I have to detect emails of following format:
<0 or more alphanumeric letter/digit only>, then one <#> character, then <1 or more alphanumeric letter/digit>, then a <.> character, then <at least 2 alphanumeric letter/digits>
I need "zero" or more alphanumeric character before # character and not "one" or more because sometimes I want to unsubscribe whole domain names, so in that case the pattern to match is #example.com, and I also want to detect full email, it starts with an alphanumeric character.

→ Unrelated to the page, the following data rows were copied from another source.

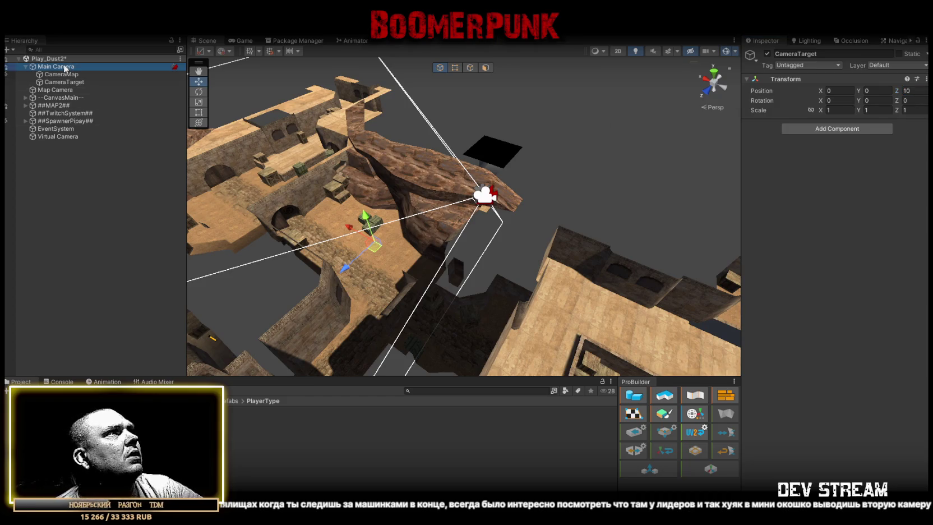
Step: Switch to the Game view and collapse the Camera and Simple Camera Controller components
click(239, 41)
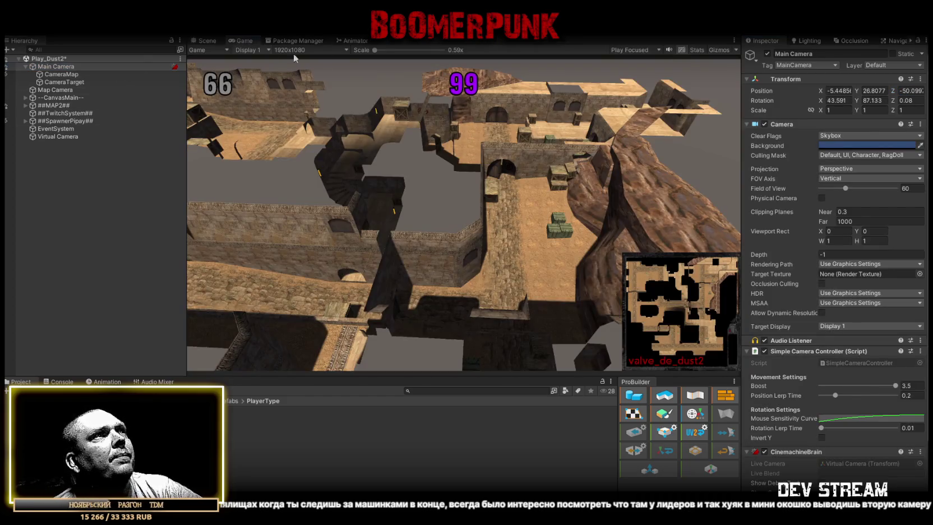
click(745, 124)
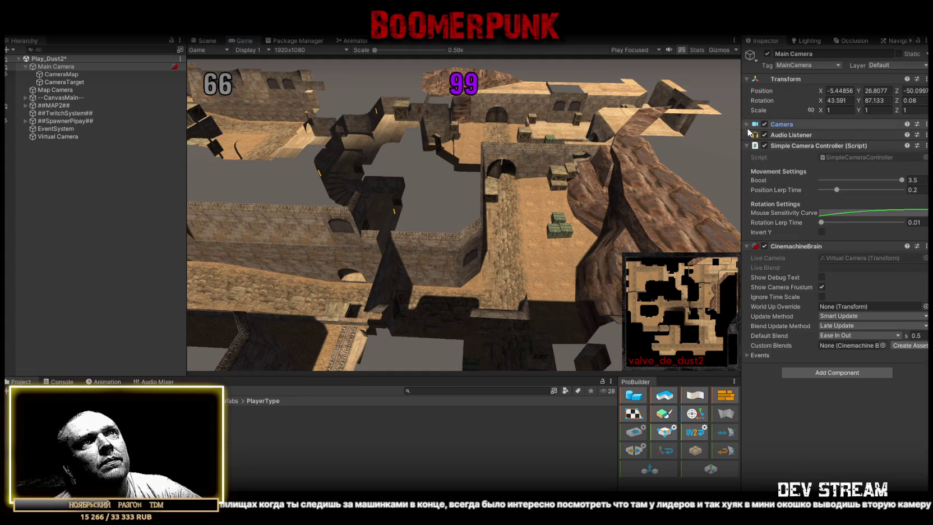
click(747, 146)
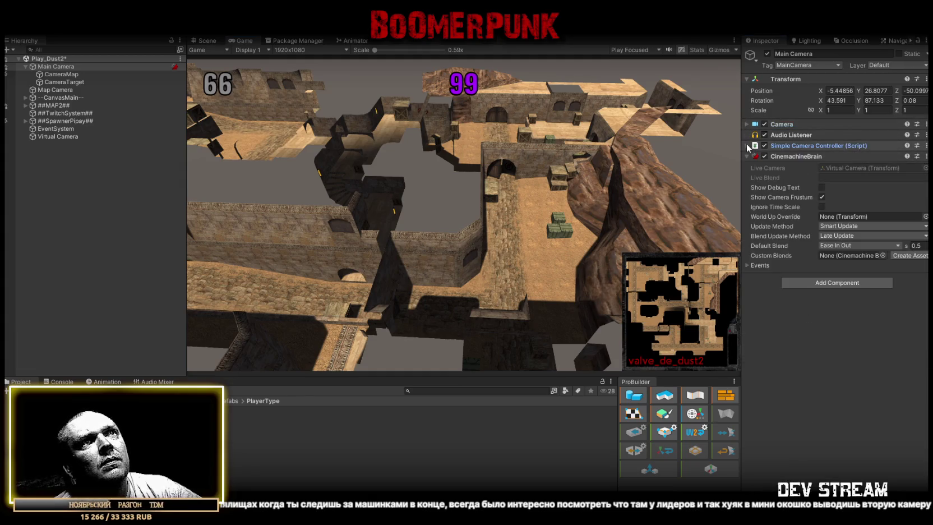
Step: Parent the Virtual Camera under Main Camera in the Hierarchy
right_click(50, 66)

How can I write the code to detect?
I take the email from url as $_GET['email']
For example url will be:
http://www.example.com/php/unsubscribe.php?email=#example.com
http://www.example.com/php/unsubscribe.php?email=#example.co
http://www.example.com/php/unsubscribe.php?email=abc#example.co
well the Regex then simply reads
/#.+\.[^\.]{2,}$/
EDIT: I used .* and [^\.] even though the OP asked for "alphanumeric letter/digit" - however, valid E-Mail addresses include stuff like dashes, underscores etc... Completely matching ALL valid email adresses is incredibly complex! (see: http://www.regular-expressions.info/email.html)
You could use the below regex.
[A-Za-z0-9]*#[A-Za-z0-9]+\.[A-Za-z0-9]{2,}
DEMO
[A-Za-z0-9]{2,} matches two or more alphanumeric characters. You could specify the character range inside {} paranthesis.